Откуда-то приволокли несколько семинарских шинелей, набросили на загоревшийся пол. Огонь потух.
Всенощная окончилась. Первые толпы семинаристов заполнили коридоры. Лампы всюду загасили. Били стёкла, срывали с петель двери, вышибали переплёты в оконных рамах, разворачивали парты. Беспорядочно летели камни. Один работал палкой, другой поленом, третий просто кулаком. Рёв, гам, свист, улюлюканье, выкрики, ругательства, сквернословие.
- Бей!.. Долой!.. Держись, ребята! Лупи субов, учителей! Не давай спуску! Довольно издеваться над нами! Да здравствует Учредительное собрание!
Коридоры наполнились оглушительным грохотом. Казалось, в ночи бьётся огромная, чудовищная, зловещая птица: махнёт крыльями - вылетают рамы, двери; вот она долбит клювом, вот кричит, шипит, словно бросается на врага и просится и рвётся наружу, на простор.

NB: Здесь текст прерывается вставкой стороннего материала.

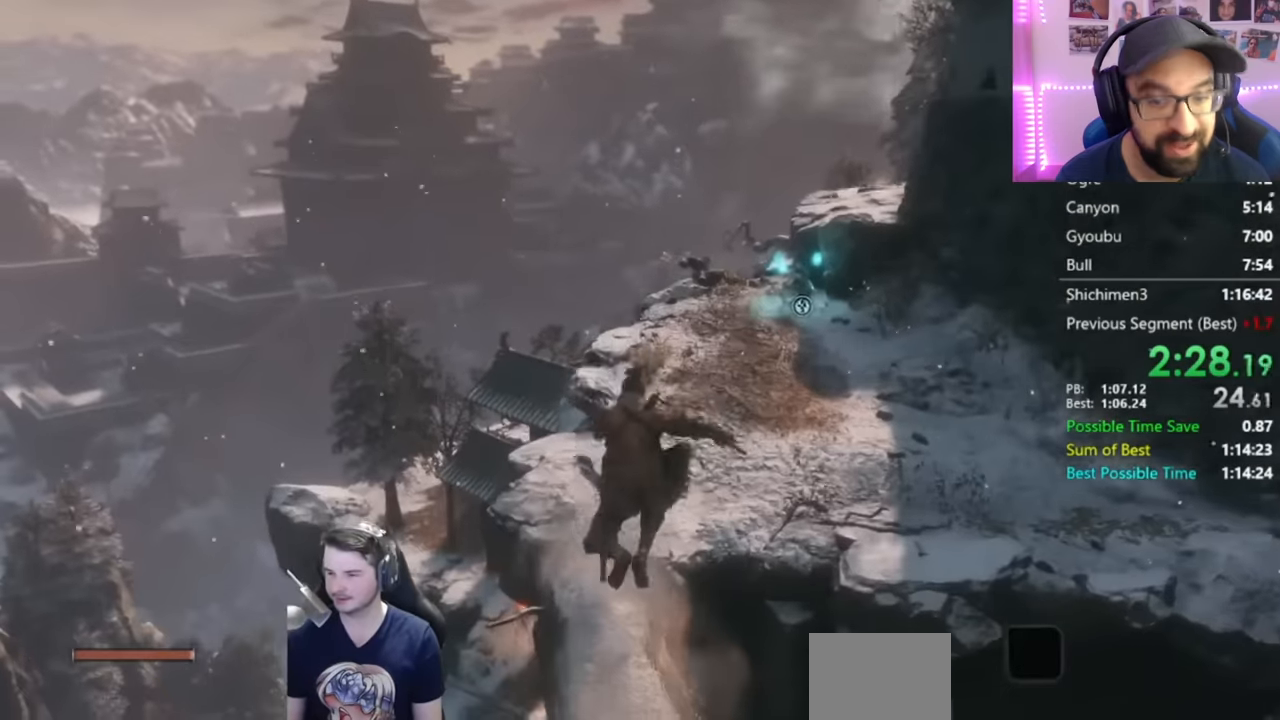
{"buttons": ["B"], "left_stick": "center", "right_stick": "center", "events": [[117, "right_stick", "up-right"], [317, "right_stick", "center"]]}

Что делал я в эти мгновения? В разорванном сознании остались: кровь на руке от пореза гвоздем, сутулая и противно-покорная спина надзирателя, по ней я бил палкой. Затем я куда-то бежал, кричал истошным голосом, бил стёкла. Я познал упоительный восторг и ужас разрушения, дрожащее бешенство, жестокую, злую и весёлую силу, опьянённость и радостное от чего-то освобождение. Время сжалось, словно стальная пружина, как бы уплотнило и сблизило чреду событий, состояний. И я почуял в себе нечто древнее, простое, могучее, огромное, безыменное, давно забытое и страшно охватившее всё моё существо. И было в этом разрешающее облегчение. Спустя много лет в ботаническом саду на юге я остановился пред семейством кактусов. Один из них привлек моё внимание. Он был больше других, почти в человеческий рост. Уродливый, свежий, злой, крепкий, узловатый, колючий, он застыл в странном напряжении. Посреди прелестных, восхитительных и нежных растений и цветов он выглядел как остаток древнейших, грубых и сильных своей первобытной силой эпох, и, вероятно, поэтому он напомнил мне то, что испытал я в эту ночь погрома и побоища.